Меня несколько смущали и другие детали. Когда я спросила Александра Николаевича, кого он мог бы назвать среди тех, кто сумел бы интересно рассказать о нем, Яковлеве, в фильме, он первым назвал Олега Калугина. Калугин мне был несимпатичен. В прессе его называли тогда не иначе как «опальным генералом КГБ», он сам старательно выстраивал себе образ генерала-бунтаря, борца за правду о советских спецслужбах, хотя сам прослужил в них всю жизнь и имел немало наград. Сослуживцы его иначе как предателем не называли — и в итоге, как и предполагали многие, он уехал в США.
В Калугине мне не нравилось все: наглые, чуть навыкате глаза, кривой рот, неискренняя улыбка, исходившее от него общее ощущение цинизма. Тогда, в августе, в моей жизни он объявился сам. Летним ранним утром, когда ночь коротка настолько, что не успеваешь выспаться, в нашей квартире раздался телефонный звонок. Было, может быть, шесть утра или чуть больше. Но в такую рань обычно имеют право беспокоить только по очень серьезным поводам. Я схватила телефонную трубку, а сердце замерло от инстинктивного страха: «Что-то стряслось…»
Бодрый и совсем несонный мужской голос в ответ на мое «Слушаю» сказал, как мне показалось, полную галиматью.
— Ну, вот именно так и проверяют объекты. Сначала звонят поздно ночью, а потом — рано утром. Поздно ночью вы не отвечали, а рано утром я понял, что телефон правильный. Нина, это генерал Калугин.
Странно, но сначала я обрадовалась его звонку, хотя не поняла, каким объектом являюсь и зачем надо было звонить так рано. Но звонил один из героев моего фильма, «мятежный генерал», который должен был появиться с чем-то сенсационным.
Съемку он назначил на десять утра — сказал, что другого времени у него не будет.

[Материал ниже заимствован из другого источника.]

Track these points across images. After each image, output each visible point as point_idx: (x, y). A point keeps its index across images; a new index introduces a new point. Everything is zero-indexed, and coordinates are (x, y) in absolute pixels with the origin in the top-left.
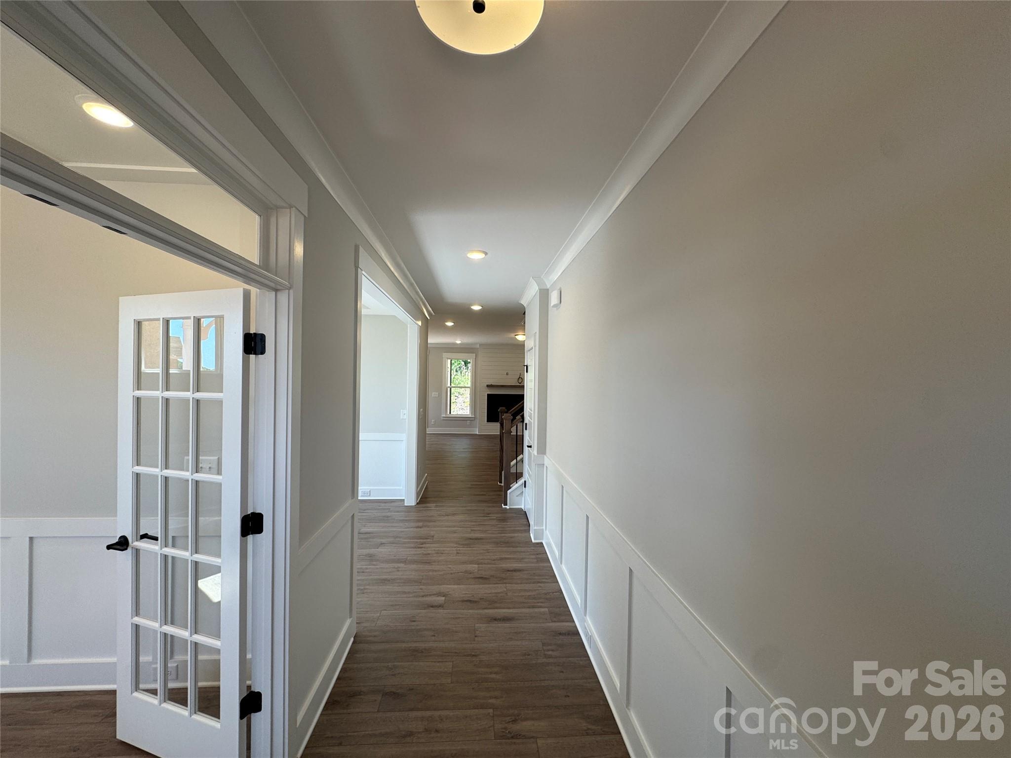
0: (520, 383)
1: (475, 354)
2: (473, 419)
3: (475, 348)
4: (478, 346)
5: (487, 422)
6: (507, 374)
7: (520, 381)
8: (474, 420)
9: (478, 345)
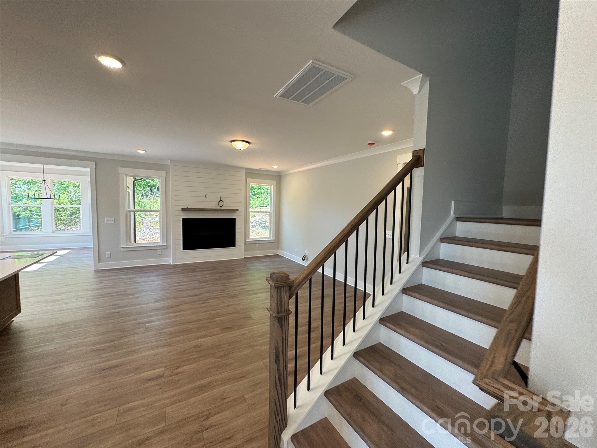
0: (221, 207)
1: (165, 172)
2: (165, 247)
3: (165, 165)
4: (169, 163)
5: (184, 249)
6: (206, 196)
7: (221, 204)
8: (167, 248)
9: (169, 161)
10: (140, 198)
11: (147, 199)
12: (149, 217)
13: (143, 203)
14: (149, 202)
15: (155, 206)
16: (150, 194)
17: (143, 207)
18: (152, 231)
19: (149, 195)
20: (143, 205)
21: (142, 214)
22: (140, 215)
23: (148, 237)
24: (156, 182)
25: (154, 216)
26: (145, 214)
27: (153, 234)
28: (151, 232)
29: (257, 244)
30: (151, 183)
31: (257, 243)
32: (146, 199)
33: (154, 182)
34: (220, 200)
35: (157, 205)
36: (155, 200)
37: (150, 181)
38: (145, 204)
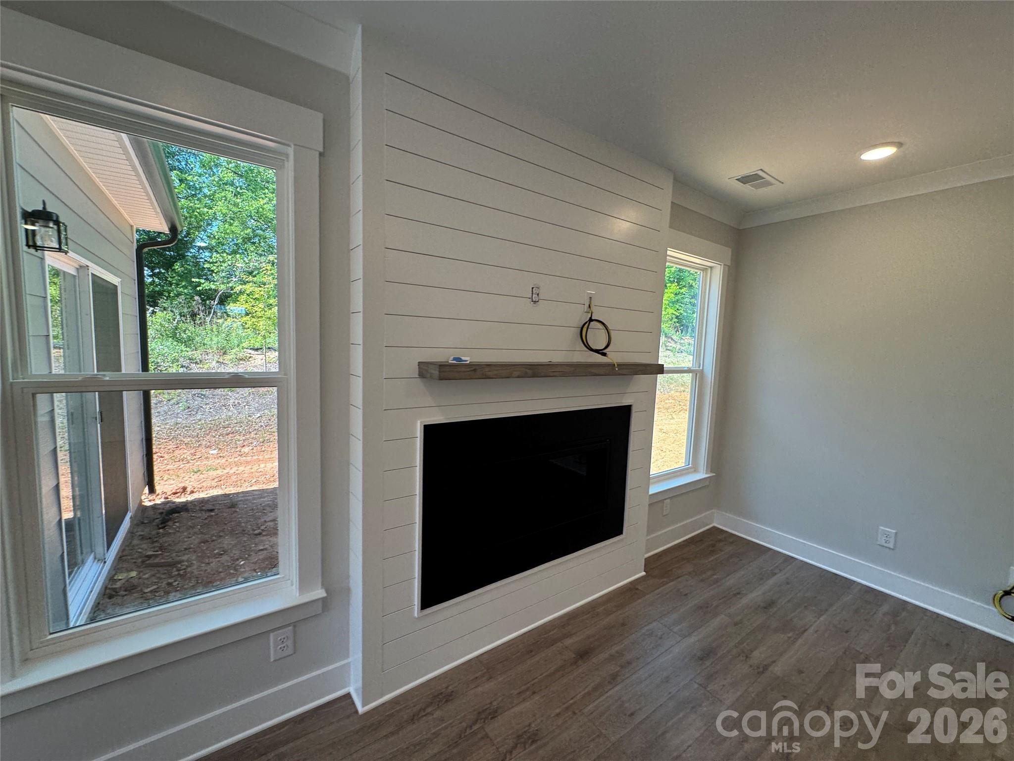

Человеку телевизионному не надо объяснять, какую авральную ситуацию он создал для всей съемочной группы. Мне следовало вызвонить режиссера, оператора, — всю съемочную группу мобилизовать к ранним съемкам. Короче, я, как генерал Калугин, звонила всем, поднимала людей из постелей и по нескольку раз повторяла одно и то же, чтобы они проснулись и осознали задачу на ближайшие несколько часов: «В десять утра сегодня съемка. Снимаем Калугина. Он сам назначил. В десять утра съемка. Понятно?»
В десять утра мы были на Лубянской площади.
Ничего сенсационного Калугин не рассказал. Это были общие слова, общие места о том, какой необычный человек Александр Николаевич, и что он гордится тем, что знает его больше и лучше других.
Когда закончилась съемка, он мне подмигнул и произнес абсолютно двусмысленную фразу:
1961 год. Александр Яковлев и его друг Олег Калугин на ступенях Колумбийского университета. 30 лет спустя генерал КГБ Калугин открыто предал Родину
— Ну вот мы и выполнили на отлично задание партии и правительства.
Своей шутке он рассмеялся в одиночку. И, не прощаясь, пошел к недалеко припаркованной черной «Волге».
Позже я не раз рассматривала фотографию, которую мне дал для фильма Яковлев: он, Калугин и кто-то третий в 1961 году, в Нью-Йорке, в костюмах с широкими штанами по моде того времени, на ступеньках Колумбийского университета.
Тогда Яковлева, партийного выдвиженца из провинции, отправили на стажировку в Америку. И как-то я подумала: он уезжал туда советским молодым человеком, а кем он вернулся оттуда, точно сказать было трудно.
Тем летом на меня обрушилось страшное горе. Заболела и очень быстро умерла моя сестра.